1:30 p.m. — I meet with my boss to go through the edits I’ve made in my costing model. We have a short call after with someone from payroll who gives us a lot more info and changes the whole approach to this project. I don’t know if it’s the type of work I’m doing or that this is all just new but I don’t mind that I have to redo everything. I was so intimidated coming into this role but it’s been really fun. I think I was meant for spreadsheets and data and numbers.
5 p.m. — I go take care of D. then head home, make pad Thai for dinner for me and W. and take care of our cats. I let D. out one more time before bed then head home and go to sleep.
Daily Total: $0
Day Six
6 a.m. — It’s my last time taking care of D. before her family is home. They think they’ll have to board her after this. Poor thing. She’s so sweet and good but she had some major anxiety this week. Her mom venmoed me the $540 she owed me yesterday. Pet-sitting is a good side hustle. I swing by Panera then head to work with my coffee. It’s payday! Actually tomorrow is payday but my bank has early deposit for direct deposits so it always posts a day early. This new job pays weekly, which is interesting. It doesn’t affect me and W. much but it is kinda nice for cash flow.
8 a.m. — Spend pretty much all day deep in the data and redoing my costing for this policy to be updated. It’s much cleaner the way I’m doing it this time, now that we know how the current system works.
5 p.m. — Today is my other group lesson day but there are tornado and flood watches in effect until 8 p.m. and it’s pouring. The barn owner is at an out-of-state show and waits until the very last second to cancel. I grab more coffee from Panera and head home in the rain.
6 p.m. — I feed A. and S. and make a seared chicken breast for W. and myself with a salad on the side. We watch TV and I go to bed relatively early. I’m working from home tomorrow.
Daily Total: $0
Day Seven
7:30 a.m. — Wake up and handle some chores (feed the cats, change the litter boxes, fresh water in the bowls, laundry — the usual). I go and grab coffee from Panera then come home and hop on a demo call at 9 a.m. A sales rep from a vendor related to my field offered me a gift card to attend a demo. This used to happen to me all the time in my last job. I’ve gotten hundreds in gift cards, AirPod Pros… My former colleague got a Ninja CREAMi. I’m not in this for the perks but I won’t turn them down.
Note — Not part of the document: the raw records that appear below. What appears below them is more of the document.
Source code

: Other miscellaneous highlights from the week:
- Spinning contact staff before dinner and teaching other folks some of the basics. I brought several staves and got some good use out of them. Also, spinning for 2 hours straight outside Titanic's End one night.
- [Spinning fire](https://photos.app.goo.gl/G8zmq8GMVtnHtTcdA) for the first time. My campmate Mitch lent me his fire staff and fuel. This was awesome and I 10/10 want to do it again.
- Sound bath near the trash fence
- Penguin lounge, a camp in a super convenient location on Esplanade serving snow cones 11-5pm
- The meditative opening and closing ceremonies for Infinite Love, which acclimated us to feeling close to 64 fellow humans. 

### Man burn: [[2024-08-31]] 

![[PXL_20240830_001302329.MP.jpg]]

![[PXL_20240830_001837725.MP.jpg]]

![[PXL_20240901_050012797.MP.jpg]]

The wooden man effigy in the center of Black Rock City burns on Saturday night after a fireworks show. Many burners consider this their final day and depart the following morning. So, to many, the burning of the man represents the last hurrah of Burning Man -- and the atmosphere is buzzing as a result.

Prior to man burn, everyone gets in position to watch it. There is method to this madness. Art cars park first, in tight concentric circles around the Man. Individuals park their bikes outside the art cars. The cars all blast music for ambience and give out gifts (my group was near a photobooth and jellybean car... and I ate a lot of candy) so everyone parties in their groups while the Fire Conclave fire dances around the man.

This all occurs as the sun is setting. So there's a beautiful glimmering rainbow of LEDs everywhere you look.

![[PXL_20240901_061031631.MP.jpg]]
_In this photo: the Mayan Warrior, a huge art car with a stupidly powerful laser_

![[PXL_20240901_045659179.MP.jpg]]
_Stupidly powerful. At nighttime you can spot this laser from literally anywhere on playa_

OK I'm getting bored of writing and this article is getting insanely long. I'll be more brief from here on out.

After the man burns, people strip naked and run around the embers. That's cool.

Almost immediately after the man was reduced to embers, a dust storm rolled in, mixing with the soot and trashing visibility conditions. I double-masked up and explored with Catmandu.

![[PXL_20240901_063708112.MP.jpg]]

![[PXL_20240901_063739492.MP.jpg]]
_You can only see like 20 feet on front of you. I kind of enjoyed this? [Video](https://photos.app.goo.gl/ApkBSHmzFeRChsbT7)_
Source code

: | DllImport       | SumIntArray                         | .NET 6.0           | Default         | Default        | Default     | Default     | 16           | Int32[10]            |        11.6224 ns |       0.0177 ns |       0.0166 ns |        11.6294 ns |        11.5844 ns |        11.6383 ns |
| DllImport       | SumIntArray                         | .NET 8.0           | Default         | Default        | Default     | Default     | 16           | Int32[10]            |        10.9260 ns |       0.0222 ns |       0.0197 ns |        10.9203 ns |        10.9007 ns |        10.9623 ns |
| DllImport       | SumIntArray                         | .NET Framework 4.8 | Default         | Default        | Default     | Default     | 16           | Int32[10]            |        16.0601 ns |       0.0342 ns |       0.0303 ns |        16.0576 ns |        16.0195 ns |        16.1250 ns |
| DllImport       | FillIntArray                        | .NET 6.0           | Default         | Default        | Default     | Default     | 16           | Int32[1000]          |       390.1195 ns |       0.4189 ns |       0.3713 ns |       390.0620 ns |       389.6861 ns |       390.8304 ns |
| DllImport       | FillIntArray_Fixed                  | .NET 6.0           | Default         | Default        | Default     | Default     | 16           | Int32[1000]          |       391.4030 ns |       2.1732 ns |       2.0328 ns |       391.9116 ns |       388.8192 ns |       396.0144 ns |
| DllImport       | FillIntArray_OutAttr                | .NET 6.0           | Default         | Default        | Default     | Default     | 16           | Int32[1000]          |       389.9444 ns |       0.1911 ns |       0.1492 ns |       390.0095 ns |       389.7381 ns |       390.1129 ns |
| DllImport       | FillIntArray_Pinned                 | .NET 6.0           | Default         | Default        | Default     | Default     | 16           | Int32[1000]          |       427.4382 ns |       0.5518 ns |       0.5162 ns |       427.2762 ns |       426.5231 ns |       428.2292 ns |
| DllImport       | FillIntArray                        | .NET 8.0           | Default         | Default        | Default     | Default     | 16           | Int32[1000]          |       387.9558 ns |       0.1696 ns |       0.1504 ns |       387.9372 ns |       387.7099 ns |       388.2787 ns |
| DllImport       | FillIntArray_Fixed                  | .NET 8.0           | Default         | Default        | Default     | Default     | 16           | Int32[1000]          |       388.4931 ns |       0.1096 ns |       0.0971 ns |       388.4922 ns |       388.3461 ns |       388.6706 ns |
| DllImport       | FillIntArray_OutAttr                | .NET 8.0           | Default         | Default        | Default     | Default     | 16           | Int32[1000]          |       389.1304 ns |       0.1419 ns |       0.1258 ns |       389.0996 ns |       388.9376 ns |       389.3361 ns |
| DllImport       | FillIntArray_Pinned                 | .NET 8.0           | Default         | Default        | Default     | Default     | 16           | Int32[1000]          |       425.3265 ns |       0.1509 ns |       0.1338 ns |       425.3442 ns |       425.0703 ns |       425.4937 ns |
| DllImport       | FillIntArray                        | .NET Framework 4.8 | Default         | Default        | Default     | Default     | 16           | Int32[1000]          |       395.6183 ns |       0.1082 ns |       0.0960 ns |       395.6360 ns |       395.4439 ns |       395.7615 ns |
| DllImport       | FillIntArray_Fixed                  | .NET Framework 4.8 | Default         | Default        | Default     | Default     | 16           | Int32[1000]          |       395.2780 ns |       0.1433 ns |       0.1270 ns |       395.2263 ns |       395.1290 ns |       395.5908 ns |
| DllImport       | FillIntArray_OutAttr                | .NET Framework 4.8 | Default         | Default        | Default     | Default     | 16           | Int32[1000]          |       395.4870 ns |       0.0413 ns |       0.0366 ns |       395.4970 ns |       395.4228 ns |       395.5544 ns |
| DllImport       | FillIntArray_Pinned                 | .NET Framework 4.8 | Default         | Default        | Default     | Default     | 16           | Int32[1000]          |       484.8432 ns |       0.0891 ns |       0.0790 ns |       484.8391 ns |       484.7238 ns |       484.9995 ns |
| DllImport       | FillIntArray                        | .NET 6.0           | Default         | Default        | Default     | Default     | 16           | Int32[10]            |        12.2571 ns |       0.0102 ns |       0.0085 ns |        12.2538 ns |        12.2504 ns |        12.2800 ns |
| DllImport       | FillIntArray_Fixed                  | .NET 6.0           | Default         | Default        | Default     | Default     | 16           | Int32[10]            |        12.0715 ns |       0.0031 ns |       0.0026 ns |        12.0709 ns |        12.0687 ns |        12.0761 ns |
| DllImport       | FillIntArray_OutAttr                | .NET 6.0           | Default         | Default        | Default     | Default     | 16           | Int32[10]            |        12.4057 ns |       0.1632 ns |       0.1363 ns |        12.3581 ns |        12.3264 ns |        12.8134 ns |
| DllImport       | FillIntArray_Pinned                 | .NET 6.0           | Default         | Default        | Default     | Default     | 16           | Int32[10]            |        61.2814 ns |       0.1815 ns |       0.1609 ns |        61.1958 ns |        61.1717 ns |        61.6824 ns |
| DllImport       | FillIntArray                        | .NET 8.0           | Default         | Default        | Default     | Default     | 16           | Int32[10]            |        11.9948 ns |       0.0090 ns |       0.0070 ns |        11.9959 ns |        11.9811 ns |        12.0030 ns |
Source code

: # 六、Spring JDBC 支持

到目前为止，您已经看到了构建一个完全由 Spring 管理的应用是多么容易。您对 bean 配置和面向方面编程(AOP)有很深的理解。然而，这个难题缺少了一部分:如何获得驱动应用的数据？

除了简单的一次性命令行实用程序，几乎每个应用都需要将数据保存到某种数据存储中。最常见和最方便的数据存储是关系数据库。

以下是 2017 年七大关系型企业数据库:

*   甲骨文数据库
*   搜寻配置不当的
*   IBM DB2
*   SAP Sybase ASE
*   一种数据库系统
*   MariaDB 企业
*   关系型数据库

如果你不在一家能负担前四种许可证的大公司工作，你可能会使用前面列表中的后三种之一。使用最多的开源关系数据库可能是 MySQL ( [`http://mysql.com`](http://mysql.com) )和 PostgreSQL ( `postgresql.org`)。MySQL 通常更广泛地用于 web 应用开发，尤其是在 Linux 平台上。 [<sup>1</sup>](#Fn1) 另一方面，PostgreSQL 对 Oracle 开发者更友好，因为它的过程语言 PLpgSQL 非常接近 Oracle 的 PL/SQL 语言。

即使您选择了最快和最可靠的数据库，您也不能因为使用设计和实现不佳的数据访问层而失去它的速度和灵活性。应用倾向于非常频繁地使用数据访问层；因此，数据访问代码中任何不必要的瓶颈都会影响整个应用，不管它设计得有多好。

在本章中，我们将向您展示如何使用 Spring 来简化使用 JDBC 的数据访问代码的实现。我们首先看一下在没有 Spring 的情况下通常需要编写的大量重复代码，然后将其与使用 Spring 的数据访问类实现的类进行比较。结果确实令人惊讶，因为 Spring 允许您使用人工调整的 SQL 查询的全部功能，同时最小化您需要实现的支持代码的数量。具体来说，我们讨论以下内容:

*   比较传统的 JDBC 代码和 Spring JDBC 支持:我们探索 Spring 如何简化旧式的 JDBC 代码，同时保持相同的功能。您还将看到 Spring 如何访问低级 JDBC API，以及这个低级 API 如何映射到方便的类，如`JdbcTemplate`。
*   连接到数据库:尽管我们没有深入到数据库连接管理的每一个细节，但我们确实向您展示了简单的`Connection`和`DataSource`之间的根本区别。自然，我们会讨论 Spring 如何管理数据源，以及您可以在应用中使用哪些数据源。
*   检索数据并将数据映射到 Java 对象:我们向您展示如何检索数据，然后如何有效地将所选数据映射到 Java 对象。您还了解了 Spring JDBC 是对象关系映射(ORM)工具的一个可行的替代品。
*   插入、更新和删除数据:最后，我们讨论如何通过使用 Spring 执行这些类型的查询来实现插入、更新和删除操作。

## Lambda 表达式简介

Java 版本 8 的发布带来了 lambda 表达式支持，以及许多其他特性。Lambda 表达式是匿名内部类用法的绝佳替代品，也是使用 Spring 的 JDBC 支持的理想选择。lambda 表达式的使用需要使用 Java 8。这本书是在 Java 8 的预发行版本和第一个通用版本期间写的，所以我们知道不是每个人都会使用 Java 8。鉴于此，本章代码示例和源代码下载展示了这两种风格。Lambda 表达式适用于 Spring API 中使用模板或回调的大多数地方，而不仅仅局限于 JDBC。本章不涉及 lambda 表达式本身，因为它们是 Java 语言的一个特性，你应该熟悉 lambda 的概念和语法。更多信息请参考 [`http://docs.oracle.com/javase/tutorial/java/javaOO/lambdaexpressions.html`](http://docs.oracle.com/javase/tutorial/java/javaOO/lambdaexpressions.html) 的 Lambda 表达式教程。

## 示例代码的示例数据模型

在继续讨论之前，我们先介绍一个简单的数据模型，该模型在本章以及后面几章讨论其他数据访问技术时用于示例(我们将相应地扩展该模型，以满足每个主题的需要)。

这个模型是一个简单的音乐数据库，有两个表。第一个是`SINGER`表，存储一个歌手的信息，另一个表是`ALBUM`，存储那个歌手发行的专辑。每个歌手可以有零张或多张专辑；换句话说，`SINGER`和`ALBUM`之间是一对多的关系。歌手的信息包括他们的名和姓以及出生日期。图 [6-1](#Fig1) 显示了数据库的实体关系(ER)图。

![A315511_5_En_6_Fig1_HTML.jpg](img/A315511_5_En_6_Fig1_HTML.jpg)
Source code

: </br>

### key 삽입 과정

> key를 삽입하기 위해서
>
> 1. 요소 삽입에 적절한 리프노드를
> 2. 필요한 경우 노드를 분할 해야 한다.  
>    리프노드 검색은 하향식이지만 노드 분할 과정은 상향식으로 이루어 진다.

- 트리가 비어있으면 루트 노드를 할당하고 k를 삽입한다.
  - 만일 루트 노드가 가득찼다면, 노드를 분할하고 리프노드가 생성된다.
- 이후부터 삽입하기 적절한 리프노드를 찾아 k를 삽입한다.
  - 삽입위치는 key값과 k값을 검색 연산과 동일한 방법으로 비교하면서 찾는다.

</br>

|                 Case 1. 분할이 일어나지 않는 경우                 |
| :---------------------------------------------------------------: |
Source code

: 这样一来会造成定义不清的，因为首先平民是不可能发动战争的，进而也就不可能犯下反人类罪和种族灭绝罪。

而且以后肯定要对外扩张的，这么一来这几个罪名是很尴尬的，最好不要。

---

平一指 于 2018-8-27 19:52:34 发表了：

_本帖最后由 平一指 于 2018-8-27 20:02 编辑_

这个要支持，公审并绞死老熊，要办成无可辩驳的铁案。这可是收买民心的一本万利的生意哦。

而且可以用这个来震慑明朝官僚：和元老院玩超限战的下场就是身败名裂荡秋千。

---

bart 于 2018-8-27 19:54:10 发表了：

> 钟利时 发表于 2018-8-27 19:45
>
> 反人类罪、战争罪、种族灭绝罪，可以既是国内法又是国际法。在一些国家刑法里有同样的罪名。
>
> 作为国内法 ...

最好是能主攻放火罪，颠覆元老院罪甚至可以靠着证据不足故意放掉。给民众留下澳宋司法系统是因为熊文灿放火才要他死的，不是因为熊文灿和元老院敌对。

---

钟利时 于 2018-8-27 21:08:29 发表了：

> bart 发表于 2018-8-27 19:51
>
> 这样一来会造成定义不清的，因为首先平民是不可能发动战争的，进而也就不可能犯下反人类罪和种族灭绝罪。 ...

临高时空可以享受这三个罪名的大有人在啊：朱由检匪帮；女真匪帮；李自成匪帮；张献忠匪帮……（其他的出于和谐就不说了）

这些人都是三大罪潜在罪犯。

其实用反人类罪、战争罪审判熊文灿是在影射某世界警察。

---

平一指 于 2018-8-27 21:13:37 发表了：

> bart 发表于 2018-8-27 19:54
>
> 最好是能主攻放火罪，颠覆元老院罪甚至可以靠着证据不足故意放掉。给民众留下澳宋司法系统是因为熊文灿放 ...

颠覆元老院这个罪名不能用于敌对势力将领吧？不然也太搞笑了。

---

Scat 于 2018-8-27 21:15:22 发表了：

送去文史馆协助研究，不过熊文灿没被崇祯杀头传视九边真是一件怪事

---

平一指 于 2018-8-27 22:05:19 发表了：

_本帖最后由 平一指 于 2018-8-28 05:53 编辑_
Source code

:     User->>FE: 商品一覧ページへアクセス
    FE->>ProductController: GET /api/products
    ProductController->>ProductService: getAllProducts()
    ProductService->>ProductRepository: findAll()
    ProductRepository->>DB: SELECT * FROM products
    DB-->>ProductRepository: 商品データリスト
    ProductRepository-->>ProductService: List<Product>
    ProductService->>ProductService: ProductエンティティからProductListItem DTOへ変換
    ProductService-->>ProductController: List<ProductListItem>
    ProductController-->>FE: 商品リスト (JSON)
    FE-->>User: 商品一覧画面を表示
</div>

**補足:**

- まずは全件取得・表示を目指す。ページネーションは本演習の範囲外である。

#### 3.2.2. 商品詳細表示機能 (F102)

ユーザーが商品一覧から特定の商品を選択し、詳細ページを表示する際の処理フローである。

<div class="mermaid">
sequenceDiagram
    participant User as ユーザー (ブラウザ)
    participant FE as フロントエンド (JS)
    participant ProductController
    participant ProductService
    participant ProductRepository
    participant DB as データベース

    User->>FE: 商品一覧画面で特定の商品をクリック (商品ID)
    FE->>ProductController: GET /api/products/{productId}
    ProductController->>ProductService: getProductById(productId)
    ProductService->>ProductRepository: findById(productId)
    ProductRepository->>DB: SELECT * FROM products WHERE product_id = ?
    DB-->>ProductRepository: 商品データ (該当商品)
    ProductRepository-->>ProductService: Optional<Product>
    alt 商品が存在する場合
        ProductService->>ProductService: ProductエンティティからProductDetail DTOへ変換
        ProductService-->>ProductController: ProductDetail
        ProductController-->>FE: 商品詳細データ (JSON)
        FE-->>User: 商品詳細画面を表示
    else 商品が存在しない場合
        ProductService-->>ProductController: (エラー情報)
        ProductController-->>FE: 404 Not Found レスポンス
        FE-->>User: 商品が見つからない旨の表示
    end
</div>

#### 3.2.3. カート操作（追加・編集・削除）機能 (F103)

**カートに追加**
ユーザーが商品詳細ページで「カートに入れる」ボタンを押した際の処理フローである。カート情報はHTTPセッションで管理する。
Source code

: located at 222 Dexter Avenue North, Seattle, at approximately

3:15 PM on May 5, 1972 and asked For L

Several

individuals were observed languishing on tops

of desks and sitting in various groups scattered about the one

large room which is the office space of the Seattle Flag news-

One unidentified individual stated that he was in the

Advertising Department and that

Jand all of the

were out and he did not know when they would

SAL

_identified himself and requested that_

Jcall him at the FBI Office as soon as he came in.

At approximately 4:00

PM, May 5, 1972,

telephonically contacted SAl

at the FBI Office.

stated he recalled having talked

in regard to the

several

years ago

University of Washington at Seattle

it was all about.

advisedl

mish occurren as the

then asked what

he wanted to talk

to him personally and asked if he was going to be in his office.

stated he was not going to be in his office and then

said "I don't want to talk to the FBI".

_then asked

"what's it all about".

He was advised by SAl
10:30 a.m. — I get started on an audit my boss assigned me and there seems to be an inordinate amount of data that is inconsistent. I message my boss on Teams and he says he’ll take a peek. I start a Udemy Excel course that work paid for, because I don’t want to keep working on the audit if I screwed something up.
2 p.m. — My boss calls me on Teams. My hair is a mess and I’m wearing a shirt I probably wouldn’t wear at the office but oh well. The office is super casual, I’m just making a concerted effort to look presentable — I’ve even been putting on mascara on in-office days, which is a big deal for me, lol. But it is what it is today. My boss lets me know I did the analysis correctly but he wants me to hold off on the next step because the way he trained me will take far too long. He says he’ll send me a different query to run and to hold off until then, so I spend the rest of the workday on Udemy. I create a budget in Excel. I’d been kind of avoiding Excel before now but like 90% of my new job is Excel so I’m working hard to improve my proficiency. I love it so far! It’s so logical.
5 p.m. — I need to go to Panera for Dr Pepper for W. (this is covered by the Unlimited Sip Club). My former coworker calls me and spills the tea on drama at my former place of work. I am so happy I’m not there anymore. I prep dinner then W. and I go to our Friday night babysitting gig. I read a couple of Money Diaries while babysitting then W. and I head home, have the spaghetti dinner I made and head to bed. We have adult horse camp this weekend! Sometimes I manage to force W. to begrudgingly do horsey things with me.